Bouquets to Art at the DeYoung Museum did a wonderful thing to the museum space.  Each floral arrangement had the potential to rewrite the space and reinterpret the artwork.

Some arrangements  focused on mimicking representational elements of the artwork (floral pieces in the forms of dresses, or flowers arranged inside a bicycle for example).  Others took a tiny detail in the piece and called attention to it by expanding it far out of proportion (and in some cases adding color).

Many fit themselves into the pieces- capturing the color, style and movement in a piece.  Some brilliantly matched textures, and a very few were sculptures in their own right.  One or two floral pieces managed to work off of the entire room of art they were in so that they could be placed in the center and interact with the other pieces from every angle.

It was amazing.

And it put a new context on installation for me.  The floral show was in effect a collaborative installation piece which transformed not only the museum space but the art within it.  It was able to highlight, magnify, re-contextualize, frame, and comment on individual pieces and elements within them.

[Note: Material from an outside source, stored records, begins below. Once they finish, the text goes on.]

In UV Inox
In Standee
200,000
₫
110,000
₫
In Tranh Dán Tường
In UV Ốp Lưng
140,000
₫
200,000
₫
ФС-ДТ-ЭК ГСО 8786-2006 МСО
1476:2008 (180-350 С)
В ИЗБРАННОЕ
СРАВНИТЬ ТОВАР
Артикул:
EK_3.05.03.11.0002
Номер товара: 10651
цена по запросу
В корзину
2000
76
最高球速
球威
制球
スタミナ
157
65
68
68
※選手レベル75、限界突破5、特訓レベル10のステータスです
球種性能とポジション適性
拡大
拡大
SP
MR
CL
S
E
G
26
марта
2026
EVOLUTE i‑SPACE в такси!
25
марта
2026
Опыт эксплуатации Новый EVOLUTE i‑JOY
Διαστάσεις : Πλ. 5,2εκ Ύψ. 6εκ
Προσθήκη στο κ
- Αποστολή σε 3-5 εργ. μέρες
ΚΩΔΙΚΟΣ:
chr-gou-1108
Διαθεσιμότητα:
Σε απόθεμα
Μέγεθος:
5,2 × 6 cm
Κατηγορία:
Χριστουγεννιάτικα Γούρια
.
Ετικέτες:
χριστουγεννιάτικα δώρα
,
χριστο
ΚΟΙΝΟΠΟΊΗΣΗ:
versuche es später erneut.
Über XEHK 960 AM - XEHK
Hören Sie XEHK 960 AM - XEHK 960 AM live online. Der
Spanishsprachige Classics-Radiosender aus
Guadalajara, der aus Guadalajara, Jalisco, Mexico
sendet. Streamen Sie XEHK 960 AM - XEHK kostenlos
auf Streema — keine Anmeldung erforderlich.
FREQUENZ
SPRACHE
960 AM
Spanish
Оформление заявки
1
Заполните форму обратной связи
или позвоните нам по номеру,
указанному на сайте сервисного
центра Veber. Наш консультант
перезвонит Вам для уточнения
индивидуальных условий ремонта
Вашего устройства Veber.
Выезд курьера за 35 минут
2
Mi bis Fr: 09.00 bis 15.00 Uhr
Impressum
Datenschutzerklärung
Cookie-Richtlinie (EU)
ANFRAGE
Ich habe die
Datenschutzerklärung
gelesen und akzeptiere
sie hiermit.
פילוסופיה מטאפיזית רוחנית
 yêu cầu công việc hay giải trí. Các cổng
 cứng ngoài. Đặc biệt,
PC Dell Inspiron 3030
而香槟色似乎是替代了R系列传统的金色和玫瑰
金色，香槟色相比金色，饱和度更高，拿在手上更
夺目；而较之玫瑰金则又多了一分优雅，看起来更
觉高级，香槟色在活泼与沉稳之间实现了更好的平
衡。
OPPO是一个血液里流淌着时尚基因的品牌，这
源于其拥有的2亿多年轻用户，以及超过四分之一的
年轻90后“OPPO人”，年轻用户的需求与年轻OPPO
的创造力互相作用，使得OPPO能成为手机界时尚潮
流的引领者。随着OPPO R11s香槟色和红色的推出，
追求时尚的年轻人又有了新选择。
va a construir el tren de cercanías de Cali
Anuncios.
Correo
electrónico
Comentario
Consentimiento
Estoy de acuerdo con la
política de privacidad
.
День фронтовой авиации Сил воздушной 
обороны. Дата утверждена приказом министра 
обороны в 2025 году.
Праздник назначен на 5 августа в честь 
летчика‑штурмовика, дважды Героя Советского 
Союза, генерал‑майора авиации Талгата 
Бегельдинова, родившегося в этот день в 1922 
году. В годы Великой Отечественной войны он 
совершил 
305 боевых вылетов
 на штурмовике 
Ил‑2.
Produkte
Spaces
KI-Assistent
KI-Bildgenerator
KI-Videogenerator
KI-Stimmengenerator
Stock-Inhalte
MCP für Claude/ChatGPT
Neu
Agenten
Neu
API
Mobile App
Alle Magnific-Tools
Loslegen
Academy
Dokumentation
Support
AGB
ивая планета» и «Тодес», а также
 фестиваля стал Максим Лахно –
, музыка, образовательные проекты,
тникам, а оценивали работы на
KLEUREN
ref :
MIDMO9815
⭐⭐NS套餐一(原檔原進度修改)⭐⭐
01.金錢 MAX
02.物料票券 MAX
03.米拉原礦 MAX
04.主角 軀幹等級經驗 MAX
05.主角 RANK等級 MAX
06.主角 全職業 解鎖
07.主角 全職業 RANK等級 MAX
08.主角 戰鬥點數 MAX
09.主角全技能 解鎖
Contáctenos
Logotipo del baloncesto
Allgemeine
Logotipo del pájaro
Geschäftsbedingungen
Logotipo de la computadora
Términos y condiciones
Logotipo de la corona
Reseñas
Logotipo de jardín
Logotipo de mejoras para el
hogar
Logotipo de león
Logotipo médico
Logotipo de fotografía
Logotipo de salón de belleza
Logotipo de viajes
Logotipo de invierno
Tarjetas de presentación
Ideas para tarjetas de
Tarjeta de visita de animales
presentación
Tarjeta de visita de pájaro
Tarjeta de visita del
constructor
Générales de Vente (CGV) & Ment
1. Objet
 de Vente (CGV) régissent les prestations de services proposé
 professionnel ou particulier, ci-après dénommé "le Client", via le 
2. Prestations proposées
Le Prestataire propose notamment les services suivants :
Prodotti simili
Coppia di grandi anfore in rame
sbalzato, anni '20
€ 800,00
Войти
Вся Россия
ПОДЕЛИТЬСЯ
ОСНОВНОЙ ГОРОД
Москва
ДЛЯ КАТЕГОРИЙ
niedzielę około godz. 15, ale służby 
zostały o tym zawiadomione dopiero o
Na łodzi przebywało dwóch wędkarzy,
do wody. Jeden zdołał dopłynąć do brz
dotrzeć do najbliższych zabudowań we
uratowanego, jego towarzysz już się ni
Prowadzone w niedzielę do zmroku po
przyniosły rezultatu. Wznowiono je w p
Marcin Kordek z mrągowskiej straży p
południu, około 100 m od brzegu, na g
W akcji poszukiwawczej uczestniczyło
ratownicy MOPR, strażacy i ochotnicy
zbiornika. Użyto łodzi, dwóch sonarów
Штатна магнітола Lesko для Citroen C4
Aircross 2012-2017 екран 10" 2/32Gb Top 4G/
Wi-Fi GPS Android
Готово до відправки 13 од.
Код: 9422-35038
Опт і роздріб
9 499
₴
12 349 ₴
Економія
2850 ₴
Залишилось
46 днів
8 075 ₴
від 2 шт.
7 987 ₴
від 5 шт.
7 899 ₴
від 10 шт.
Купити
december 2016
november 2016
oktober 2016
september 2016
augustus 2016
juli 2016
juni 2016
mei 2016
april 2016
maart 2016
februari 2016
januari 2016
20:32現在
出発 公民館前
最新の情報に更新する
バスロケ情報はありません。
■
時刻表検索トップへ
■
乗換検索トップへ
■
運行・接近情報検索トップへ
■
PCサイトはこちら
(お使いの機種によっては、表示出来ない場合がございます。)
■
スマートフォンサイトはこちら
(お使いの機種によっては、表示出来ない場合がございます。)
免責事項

There is also something appealing about working with a material that is alive and yet already dying.  Transient, and yet so rich and vibrant and full of color.  I would not be surprised if living materials come into an installation piece of my own in time… as long as I don’t get seduced by the process and run off to be a florist.

The aspect of having an installation that so fully interacts with the museum around it is attractive as well.  …it invites a kind of camouflage piece.  That could be a series.  “Camouflaged Intruders”.  It follows the line of thinking I’ve had for some performance pieces I’ve had in mind for a while now.

Thoughts for later… for now, I have other work in process.  I will however go to see this year’s show when it returns next month.